До этого момента, говоря с точки зрения нынешней перспективы, мы, похоже, слишком быстро двигались по неолиберальному пути, который лет через двадцать – тридцать или около того приведет к бедламу историко-мирового масштаба (в нашей ситуации этот политический термин не хуже любого другого), при котором все богатства будут сосредоточены в руках верхушки пирамиды, представляющей 1 процент населения, а мы, все остальные, из-за повышения уровня Мирового океана и невиданных доселе штормов окажемся в весьма печальном положении.

ПЛАН КНИГИ

Под периодом, как однажды написал Джеймисон (Jameson, 1984, 178), следует понимать «совокупность объективных условий, создающих предпосылки для широкого спектра творческих реакций и инноваций, но всегда в рамках структурных ограничений, налагаемых сложившейся ситуацией». Данная книга ставит своей целью позиционировать, перевести на понятный язык и разложить по полочкам доминирующие созидательные реакции и эстетические инновации, возникшие в ответ на «совокупность объективных условий» (включая присущую метамодерну структуру чувства), характерных для современных западных капиталистических обществ. В книге представлены различные статьи, каждая из которых по-своему выбивается из образа мышления, действий и чувствования и не подлежит объяснению с точки зрения постмодерна. В этом качестве они постепенно формулируют язык метамодерна, позволяющий нам адекватно обращаться с культурной политикой и политической культурой глобального капитализма с перспективы западных обществ (главным образом это касается США и ЕС).

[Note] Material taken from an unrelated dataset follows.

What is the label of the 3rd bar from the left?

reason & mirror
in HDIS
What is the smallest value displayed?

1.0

Перечень рассматриваемых нами творческих приемов обширен и разнообразен. Он включает в себя неоромантизм, quirky, квир-утопизм (МакДауэлл), историопластичность (Тот), супергибридность (Хайзер), «ремесленнический поворот», олицетворенный маньеризмом (Ван Туинен), четыре авторские стратегии постиронии (Константину), постсолипсическую беззащитность (Тиммер), аффективный автофикшен (Гиббонс), теплую и сердечную тональность (Растед и Швинд), реконструкцию (Хабер и Функ), опекаемую аутентичность (Броуз) и перформатизм (Эшельман). Этот перечень распространяется и на различные сферы, включая кинематограф, телевидение, литературу, изобразительное искусство, фотографию, ремесла и Интернет. Несмотря на многообразие этих творческих приемов и сфер, мы полагаем, что все они явно выражают культурную логику метамодерна. Эта культурная логика просматривается значительно лучше, если пройтись по характеризующим ее примерам в поперечном разрезе осей историчности, аффекта и глубины. Каждой из этих осей в нашей книге уделяется отдельный раздел, в котором мы более подробно вводим понятия соответственно историчности, аффекта и глубины. В то же время следует подчеркнуть, что главы, включенные в эти разделы, в действительности перекликаются и с другими осями (почему мы и говорим о поперечном разрезе).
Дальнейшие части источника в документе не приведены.